- _Problem to work on_
Substitute "enclosing box" for "bounding box" throughout these records and reproduce them with all other text unchanged.

====== Record set

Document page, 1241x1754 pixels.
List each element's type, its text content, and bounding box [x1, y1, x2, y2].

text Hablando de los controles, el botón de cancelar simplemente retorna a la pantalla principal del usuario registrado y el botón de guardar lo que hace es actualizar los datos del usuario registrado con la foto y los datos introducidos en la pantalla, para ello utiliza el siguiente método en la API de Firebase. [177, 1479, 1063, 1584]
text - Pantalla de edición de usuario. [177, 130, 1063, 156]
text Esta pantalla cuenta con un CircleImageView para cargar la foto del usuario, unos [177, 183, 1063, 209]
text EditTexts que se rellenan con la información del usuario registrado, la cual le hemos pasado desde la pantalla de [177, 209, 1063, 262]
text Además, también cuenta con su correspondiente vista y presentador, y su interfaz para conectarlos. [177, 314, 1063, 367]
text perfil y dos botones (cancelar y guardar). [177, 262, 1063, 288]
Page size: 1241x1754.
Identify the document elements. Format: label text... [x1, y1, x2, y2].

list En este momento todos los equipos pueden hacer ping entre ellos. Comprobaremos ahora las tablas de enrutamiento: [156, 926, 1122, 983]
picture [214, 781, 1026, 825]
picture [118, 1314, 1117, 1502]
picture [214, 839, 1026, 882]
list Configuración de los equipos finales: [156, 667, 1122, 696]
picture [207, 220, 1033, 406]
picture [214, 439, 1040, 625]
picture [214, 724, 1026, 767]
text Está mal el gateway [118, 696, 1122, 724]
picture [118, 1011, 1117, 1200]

============

- _Correct output_
Document page, 1241x1754 pixels.
List each element's type, its text content, and enclosing box [x1, y1, x2, y2].

text Hablando de los controles, el botón de cancelar simplemente retorna a la pantalla principal del usuario registrado y el botón de guardar lo que hace es actualizar los datos del usuario registrado con la foto y los datos introducidos en la pantalla, para ello utiliza el siguiente método en la API de Firebase. [177, 1479, 1063, 1584]
text - Pantalla de edición de usuario. [177, 130, 1063, 156]
text Esta pantalla cuenta con un CircleImageView para cargar la foto del usuario, unos [177, 183, 1063, 209]
text EditTexts que se rellenan con la información del usuario registrado, la cual le hemos pasado desde la pantalla de [177, 209, 1063, 262]
text Además, también cuenta con su correspondiente vista y presentador, y su interfaz para conectarlos. [177, 314, 1063, 367]
text perfil y dos botones (cancelar y guardar). [177, 262, 1063, 288]
Page size: 1241x1754.
Identify the document elements. Format: label text... [x1, y1, x2, y2].

list En este momento todos los equipos pueden hacer ping entre ellos. Comprobaremos ahora las tablas de enrutamiento: [156, 926, 1122, 983]
picture [214, 781, 1026, 825]
picture [118, 1314, 1117, 1502]
picture [214, 839, 1026, 882]
list Configuración de los equipos finales: [156, 667, 1122, 696]
picture [207, 220, 1033, 406]
picture [214, 439, 1040, 625]
picture [214, 724, 1026, 767]
text Está mal el gateway [118, 696, 1122, 724]
picture [118, 1011, 1117, 1200]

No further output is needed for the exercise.